■ **About this exercise**:
Rename "category" to "label" in the stretch from the line containing "What is the range" through the line containing "Does the chart have visible grid lines?", keeping all other wording unchanged. Give back only that stretch, leaving out the pictures.

■ **Data to process**:
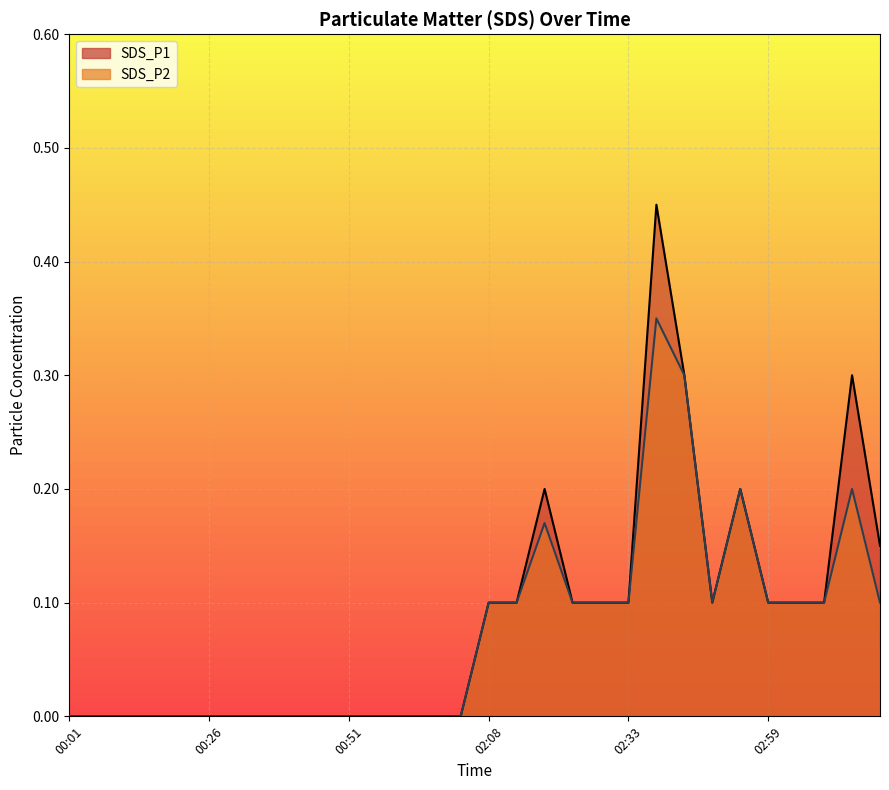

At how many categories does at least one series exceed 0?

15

...

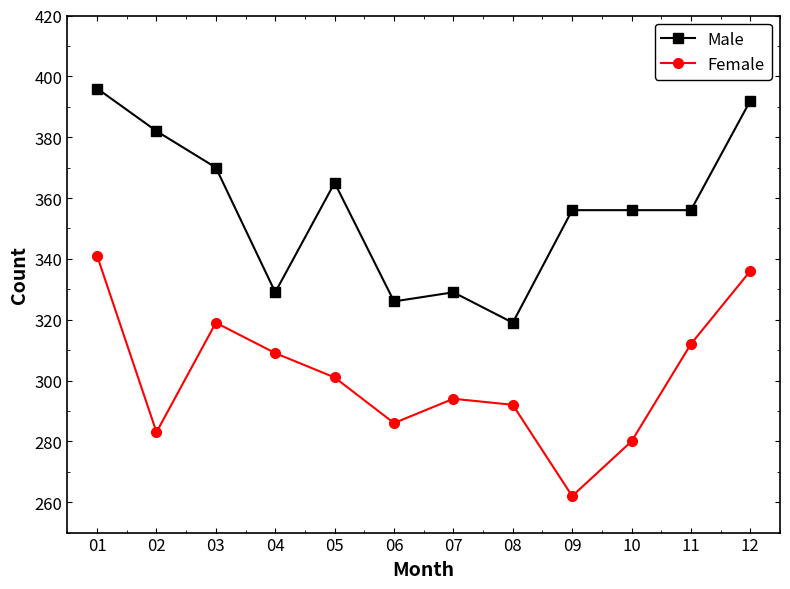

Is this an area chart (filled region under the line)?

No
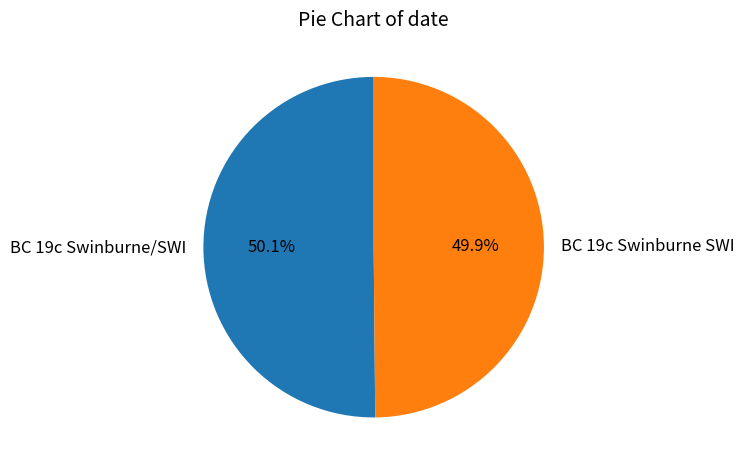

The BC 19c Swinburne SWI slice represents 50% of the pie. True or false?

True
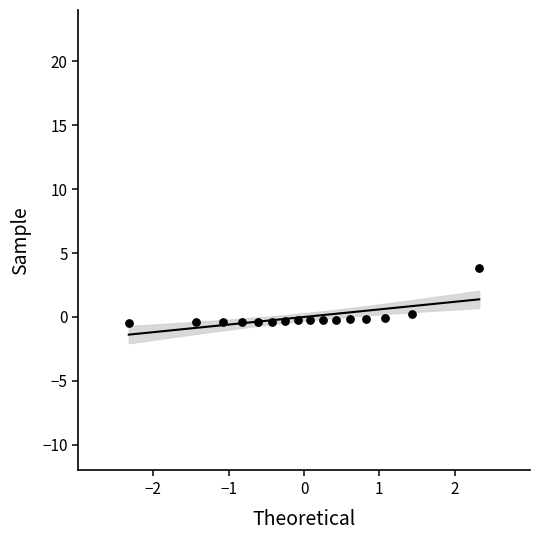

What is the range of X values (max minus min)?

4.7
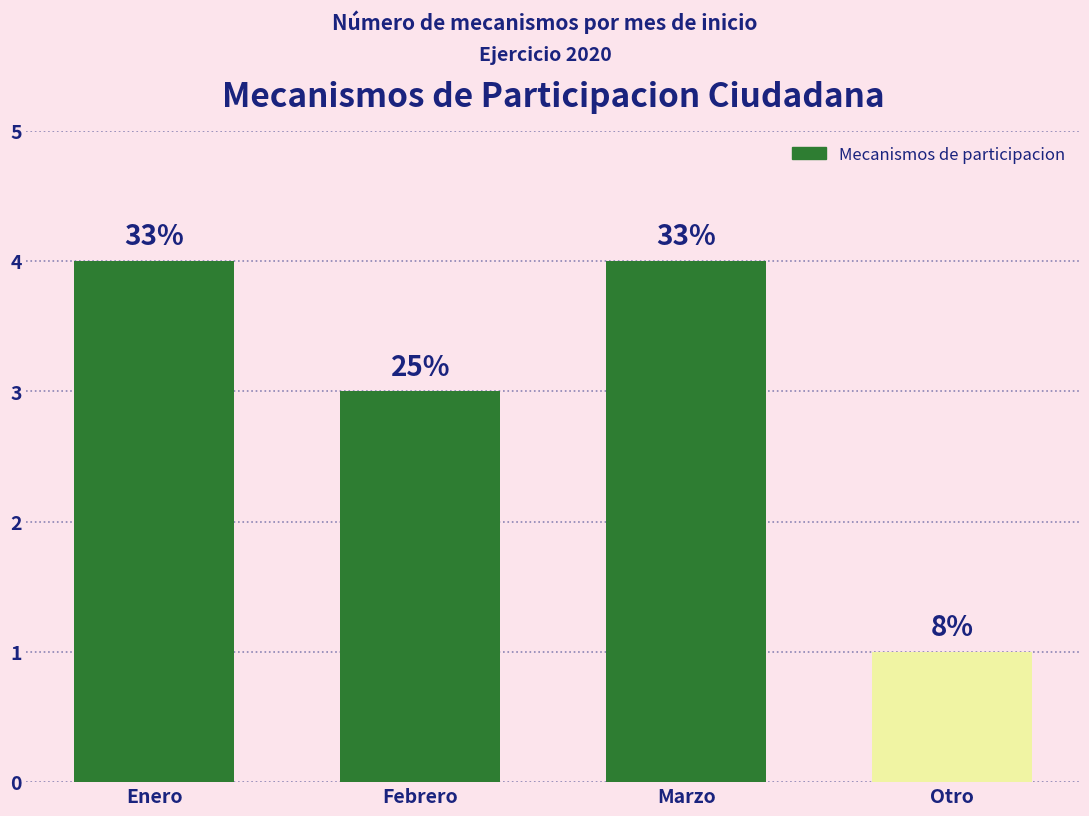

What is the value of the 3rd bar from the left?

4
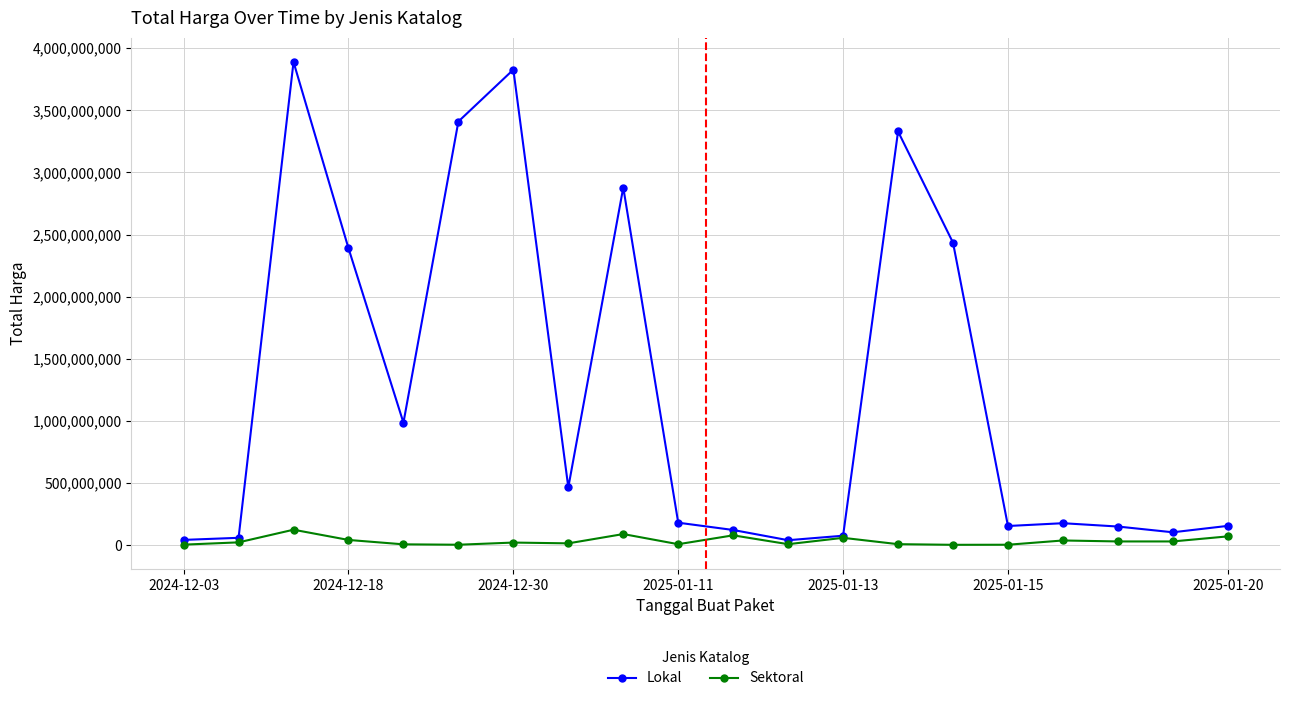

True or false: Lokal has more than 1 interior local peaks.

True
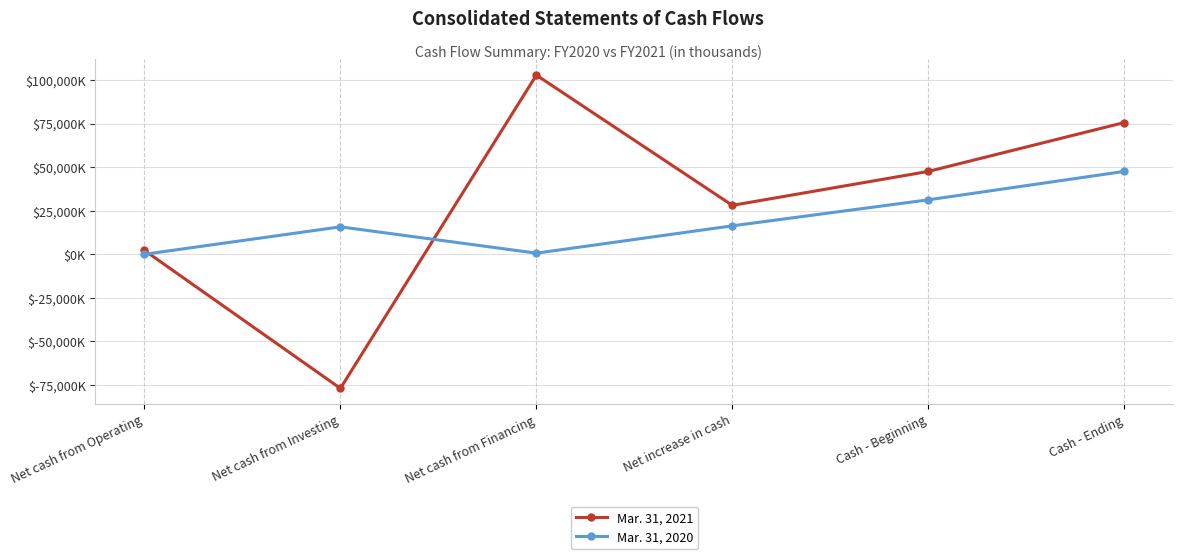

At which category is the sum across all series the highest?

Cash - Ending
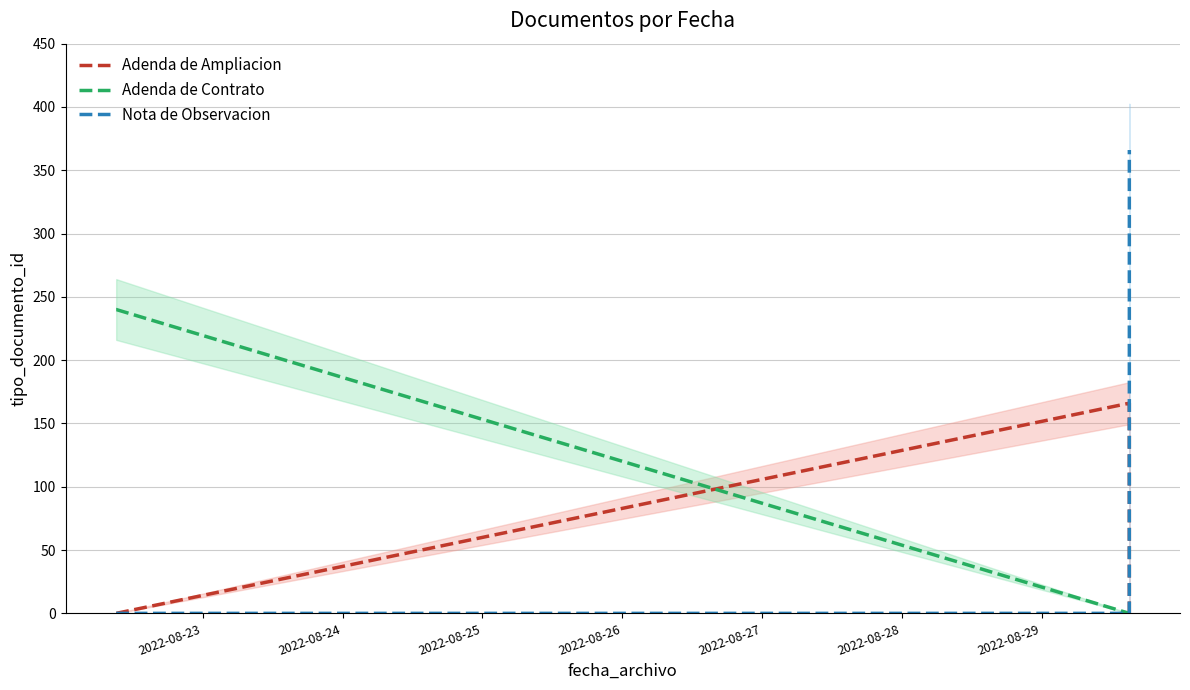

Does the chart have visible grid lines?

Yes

■ **Solution for this exercise**:
What is the range of X values (max minus min)?

4.7

What is the value of the 3rd bar from the left?

4

True or false: Lokal has more than 1 interior local peaks.

True

At which label is the sum across all series the highest?

Cash - Ending

Does the chart have visible grid lines?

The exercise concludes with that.